* [Task instructions]
Copy each line below containing "period".

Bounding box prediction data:
***

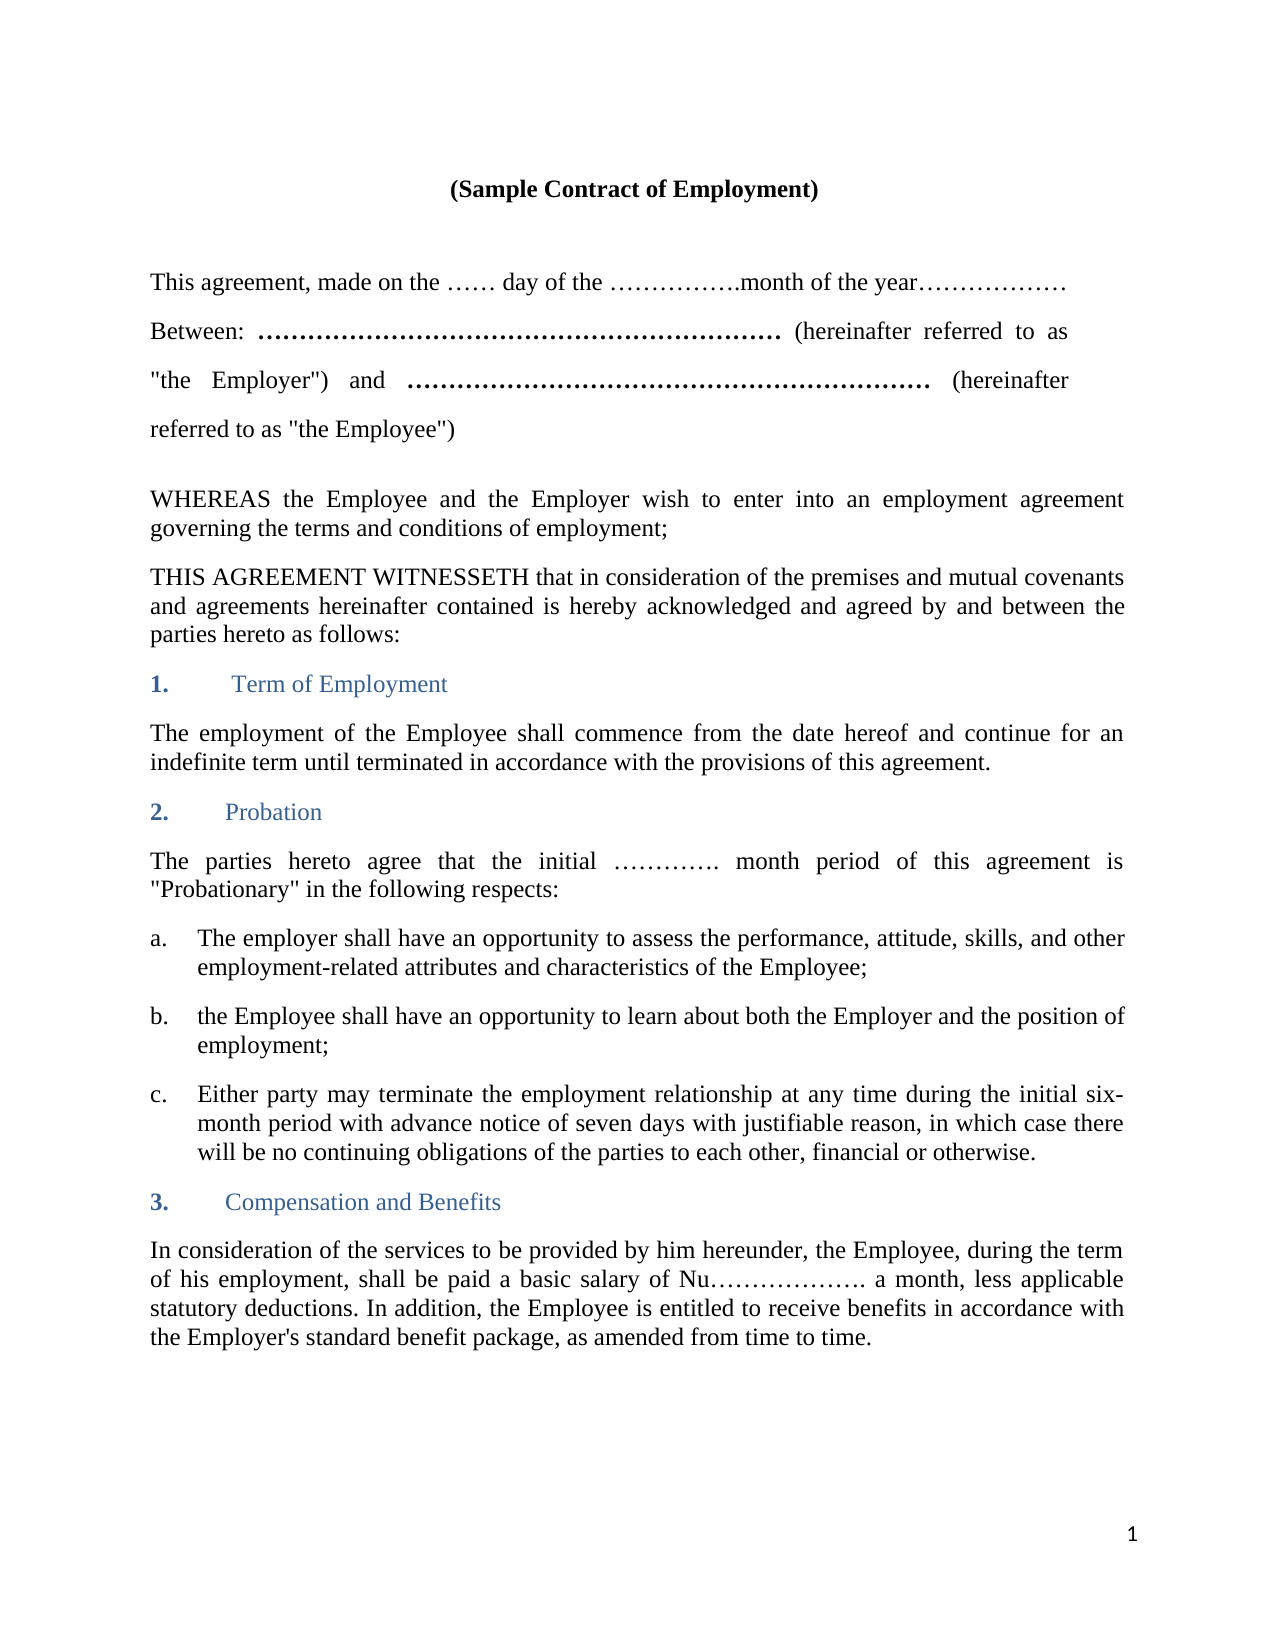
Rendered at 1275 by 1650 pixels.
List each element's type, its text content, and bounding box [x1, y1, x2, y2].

text The parties hereto agree that the initial …………. month period of this agreement is "Probationary" in the following respects: [150, 846, 1125, 903]
list Either party may terminate the employment relationship at any time during the initial six-month period with advance notice of seven days with justifiable reason, in which case there will be no continuing obligations of the parties to each other, financial or otherwise. [150, 1079, 1125, 1165]
text This agreement, made on the …… day of the …………….month of the year……………… Between: ……………………………………………………… (hereinafter referred to as "the Employer") and ……………………………………………………… (hereinafter referred to as "the Employee") [150, 267, 1068, 443]
text WHEREAS the Employee and the Employer wish to enter into an employment agreement governing the terms and conditions of employment; [150, 484, 1125, 542]
subtitle Compensation and Benefits [150, 1187, 1137, 1215]
text In consideration of the services to be provided by him hereunder, the Employee, during the term of his employment, shall be paid a basic salary of Nu………………. a month, less applicable statutory deductions. In addition, the Employee is entitled to receive benefits in accordance with the Employer's standard benefit package, as amended from time to time. [150, 1236, 1125, 1351]
list The employer shall have an opportunity to assess the performance, attitude, skills, and other employment-related attributes and characteristics of the Employee; [150, 923, 1126, 981]
text (Sample Contract of Employment) [137, 174, 1131, 203]
text The employment of the Employee shall commence from the date hereof and continue for an indefinite term until terminated in accordance with the provisions of this agreement. [150, 718, 1125, 776]
list the Employee shall have an opportunity to learn about both the Employer and the position of employment; [150, 1001, 1125, 1059]
subtitle Term of Employment [150, 669, 1137, 698]
subtitle Probation [150, 797, 1137, 826]
text THIS AGREEMENT WITNESSETH that in consideration of the premises and mutual covenants and agreements hereinafter contained is hereby acknowledged and agreed by and between the parties hereto as follows: [150, 562, 1126, 648]
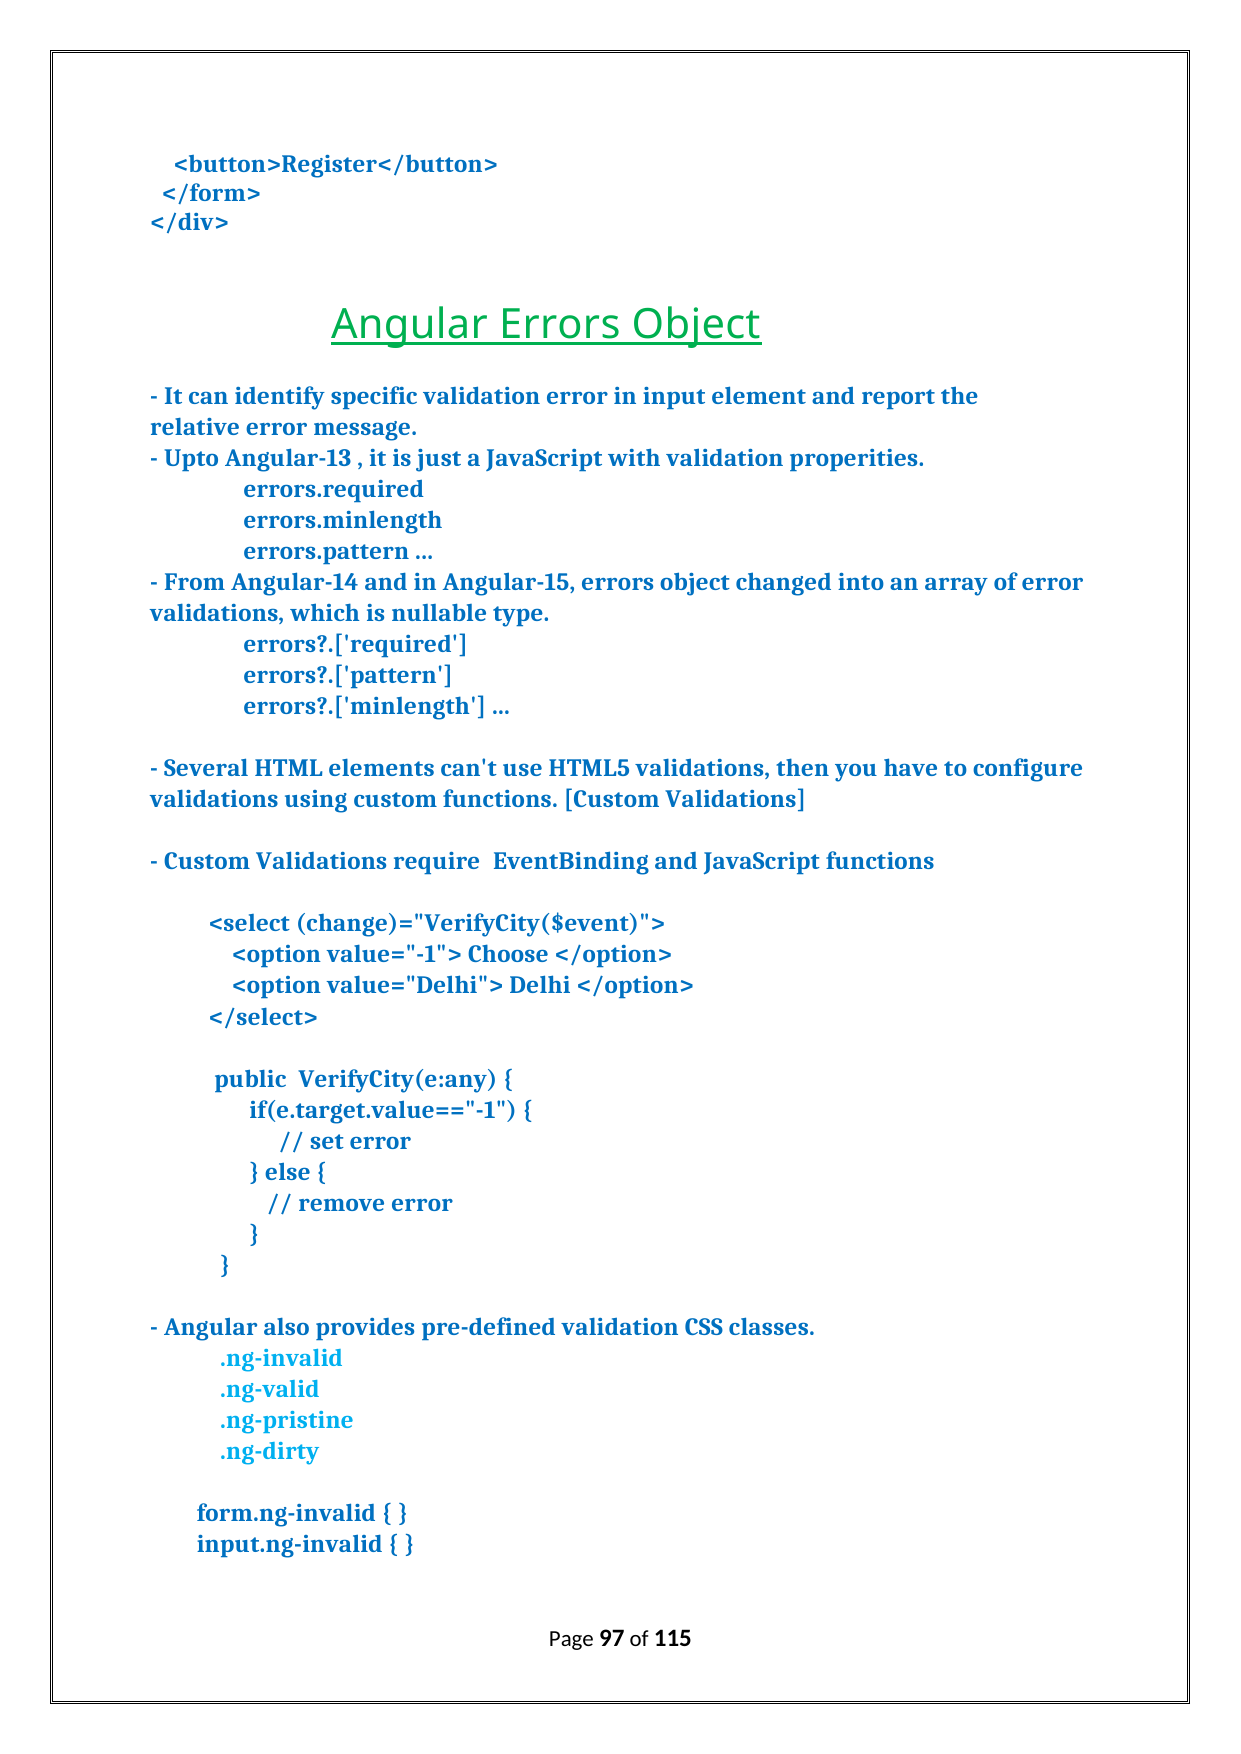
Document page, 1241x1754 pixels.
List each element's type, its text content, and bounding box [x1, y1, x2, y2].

text are valid. NgInvalid invalid boolean It returns true when any one field is invalid. NgSubmitted submitted boolean It returns true on form submit Syntax: <form #frmRegister="ngForm"> frmRegister.valid frmRegister.pristine frmRegister.invalid etc... Ex: template-form.component.html <div class="container-fluid"> <form #frmRegister="ngForm" class="p-2" [ngClass]="{'valid-style':frmRegister.valid, 'invalid-style':frmRegister.invalid}" (submit)="SubmitClick(frmRegister.value)"> <h2>Register User</h2> <dl> <dt>User Name</dt> <dd><input type="text" required minlength="4" maxlength="10" name="UserName" ngModel #UserName="ngModel"></dd> <dt>Age</dt> <dd><input type="number" required name="Age" ngModel #Age="ngModel"></dd> </dl> <button [disabled]="frmRegister.invalid">Register</button> <button *ngIf="frmRegister.dirty">Save Draft</button> </form> <hr> Pristine : {{frmRegister.pristine}} <br> Dirty : {{frmRegister.dirty}} <br> Valid : {{frmRegister.valid}} <br> invalid : {{frmRegister.invalid}} <br> Submitted : {{frmRegister.submitted}} </div> template-form.component.css .invalid-style { background-color: rgb(247, 194, 194); } .valid-style { background-color: rgb(196, 247, 196); } b) Input State Validation Services: - It verifies every field in the form inidividually and reports the error. - The input state validation servies are NgPristing pristine NgDirty dirty NgValid valid NgInvalid invalid NgTouched touched when the element is focused. NgUnTouched untouched when the field is not focused. NgErrors errors It is the collection of all the html errors. Syntax: <input type="text" required #UserName="ngModel" ngModel> UserName.invalid UserName.touched etc Ex: template-form.component.html <div class="container-fluid"> <form #frmRegister="ngForm" class="p-2"> <h2>Register User</h2> <dl> <dt>User Name</dt> <dd><input type="text" required minlength="4" name="UserName" ngModel #UserName="ngModel"></dd> <dd class="text-danger" *ngIf="(frmRegister.submitted && UserName.invalid)||(UserName.touched && UserName.invalid)"> User Name Required </dd> <dt>Age</dt> <dd><input type="number" required name="Age" ngModel #Age="ngModel"></dd> <dd class="text-danger" *ngIf="(frmRegister.submitted && Age.invalid)||(Age.touched && Age.invalid)"> Age Required </dd> </dl> <button>Register</button> </form> </div> [150, 150, 1090, 236]
text Angular Errors Object [150, 236, 1090, 351]
text - It can identify specific validation error in input element and report the relative error message. - Upto Angular-13 , it is just a JavaScript with validation properities. errors.required errors.minlength errors.pattern ... - From Angular-14 and in Angular-15, errors object changed into an array of error validations, which is nullable type. errors?.['required'] errors?.['pattern'] errors?.['minlength'] ... - Several HTML elements can't use HTML5 validations, then you have to configure validations using custom functions. [Custom Validations] - Custom Validations require EventBinding and JavaScript functions <select (change)="VerifyCity($event)"> <option value="-1"> Choose </option> <option value="Delhi"> Delhi </option> </select> public VerifyCity(e:any) { if(e.target.value=="-1") { // set error } else { // remove error } } - Angular also provides pre-defined validation CSS classes. .ng-invalid .ng-valid .ng-pristine .ng-dirty form.ng-invalid { } input.ng-invalid { } Ex: template-form.component.css input.ng-invalid { border:1px solid red; } input.ng-valid { border:1px solid green; box-shadow: 2px 2px 2px green; } form.ng-invalid { background-color: rgb(253, 200, 200); } template-form.component.ts import { Component } from '@angular/core'; @Component({ selector: 'app-template-form', templateUrl: './template-form.component.html', styleUrls: ['./template-form.component.css'] }) export class TemplateFormComponent { public CityError:string = ''; public CityChanged(e:any){ if(e.target.value=="-1") { this.CityError = "Please select your city"; } else { this.CityError = ""; } } } template-form.component.html <div class="container-fluid"> <form class="mt-2 p-4" #frmRegister="ngForm" > <h2>Register User</h2> <dl> <dt>User Name</dt> <dd><input type="text" required minlength="4" maxlength="10" name="UserName" ngModel #UserName="ngModel"></dd> <dd class="text-danger" *ngIf="frmRegister.submitted && UserName.invalid"> <div *ngIf="UserName.errors?.['required']">User Name Required</div> <div *ngIf="UserName.errors?.['minlength']">User Name too short min 4 chars required</div> <div *ngIf="UserName.errors?.['maxlength']">User Name too long max 10 chars only</div> </dd> <dt>Password</dt> <dd><input type="password" name="Password" ngModel #Password="ngModel" required pattern="(?=.*[A-Z])\w{4,10}"></dd> <dd class="text-danger" *ngIf="(frmRegister.submitted && Password.invalid)||(Password.touched && Password.invalid)"> <div *ngIf="Password.errors?.['required']">Password Required</div> <div *ngIf="Password.errors?.['pattern']" >Password 4 to 15 chars with atleast 1 uppercase letter.</div> </dd> <dt>Mobile</dt> <dd><input type="text" required pattern="\+91\d{10}" ngModel #Mobile="ngModel" name="Mobile"></dd> <dd class="text-danger" *ngIf="frmRegister.submitted && Mobile.invalid"> <div *ngIf="Mobile.errors?.['required']">Mobile Required</div> <div *ngIf="Mobile.errors?.['pattern']">Invalid Mobile +91 and 10 digits</div> </dd> <dt>City</dt> <dd> <select (change)="CityChanged($event)" ngModel #City="ngModel" name="City"> <option value="-1">Select Your City</option> <option value="Delhi">Delhi</option> <option value="Hyd">Hyd</option> </select> </dd> <dd class="text-danger"> {{CityError}} </dd> </dl> <button class="btn btn-primary">Register</button> </form> </div> [150, 351, 1090, 1590]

***

* [Output below]
text The parties hereto agree that the initial …………. month period of this agreement is "Probationary" in the following respects: [150, 846, 1125, 903]
list Either party may terminate the employment relationship at any time during the initial six-month period with advance notice of seven days with justifiable reason, in which case there will be no continuing obligations of the parties to each other, financial or otherwise. [150, 1079, 1125, 1165]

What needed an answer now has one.